Lamar argues that DOT cannot order the removal of the sign because:

  1. DOT had insufficient evidence that the sign was enlarged beyond legal limits.
  2. Enlarging the sign is not prohibited under Wisconsin law and administrative code.
  3. If enlargement is illegal, Lamar should have had the right to cure the violation.
  4. DOT did not engage in the proper rulemaking process in order to enforce removal of the sign, since it previously treated extensions inconsistently.
  5. Common law says that only enlargement changing the use of the sign would invalidate its legal nonconforming use.

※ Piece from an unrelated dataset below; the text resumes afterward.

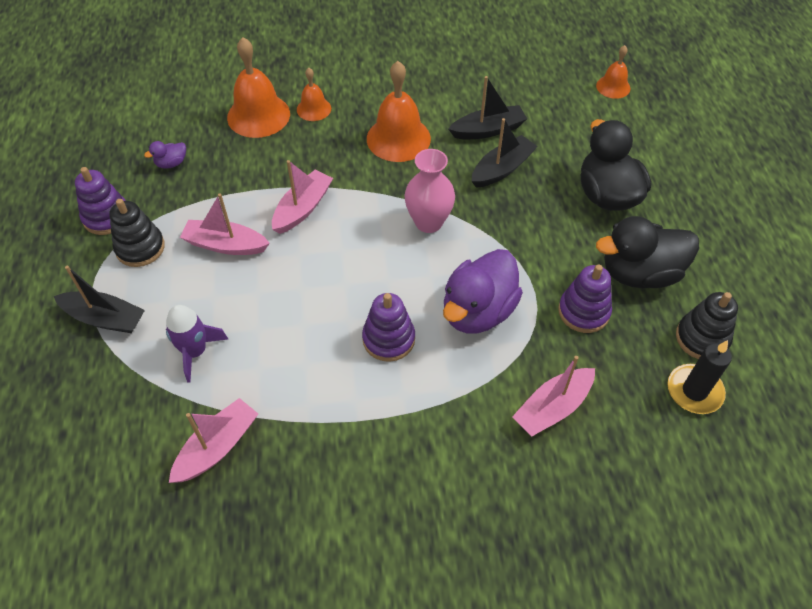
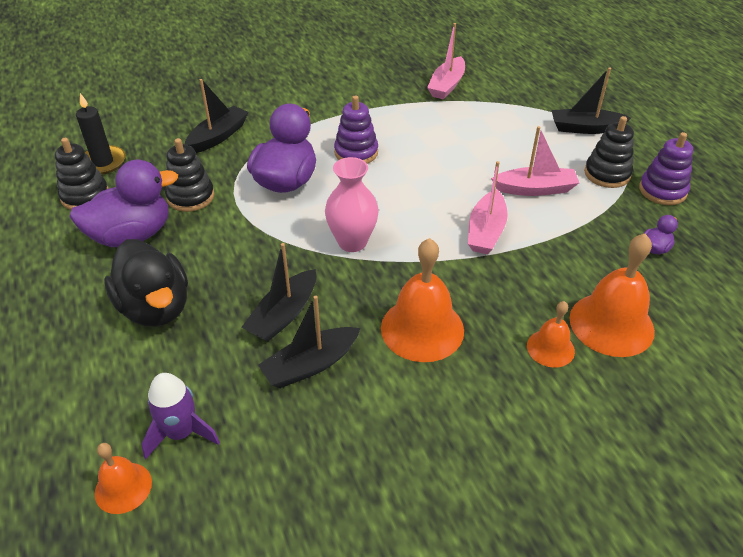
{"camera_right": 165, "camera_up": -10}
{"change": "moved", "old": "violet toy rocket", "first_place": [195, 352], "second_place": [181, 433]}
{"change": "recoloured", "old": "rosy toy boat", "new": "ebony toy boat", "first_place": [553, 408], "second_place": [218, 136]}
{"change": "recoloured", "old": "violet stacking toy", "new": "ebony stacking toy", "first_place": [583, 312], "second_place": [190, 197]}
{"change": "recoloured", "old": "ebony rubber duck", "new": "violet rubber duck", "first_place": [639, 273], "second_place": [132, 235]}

The court rejected all of Lamar’s arguments as follows:

  1. The photographs of the enlarged sign in addition to Lamar’s internal records provided ample evidence to DOT that the sign was illegally enlarged.
  2. Wisconsin law and administrative code do prohibit enlarging legal but nonconforming signs. Wis. Stat. § 84.30(14) gives DOT the authority to promulgate rules related to outdoor advertising. Wis. Admin. Code § TRANS 201.10(2)(e) states that nonconforming signs may not be enlarged after the effective date of state law. The court construed the “effective date of state law” as 1996, when the highway became an interstate, making the enlargements after Lamar acquired the sign in 1999 illegal.
  3. Stat. § 84.30(11) provides that owners of “signs erected…in violation” have the right to 60 days to cure the violation. However, the court construed the text of § 84.30(11) to apply only to signs in violation at the time of their erection, not to signs with violations occurring later.
  4. DOT was not required to promulgate a rule to enforce the removal of Lamar’s sign because its change in enforcement brought it into conformity with the statutes. This “error-correcting exception” to the requirement for agency rulemaking applies in this case because DOT’s order to remove Lamar’s sign was consistent with Wis. Stat. § 84.30(11).
  5. The statutes and DOT regulations control this case, not common law.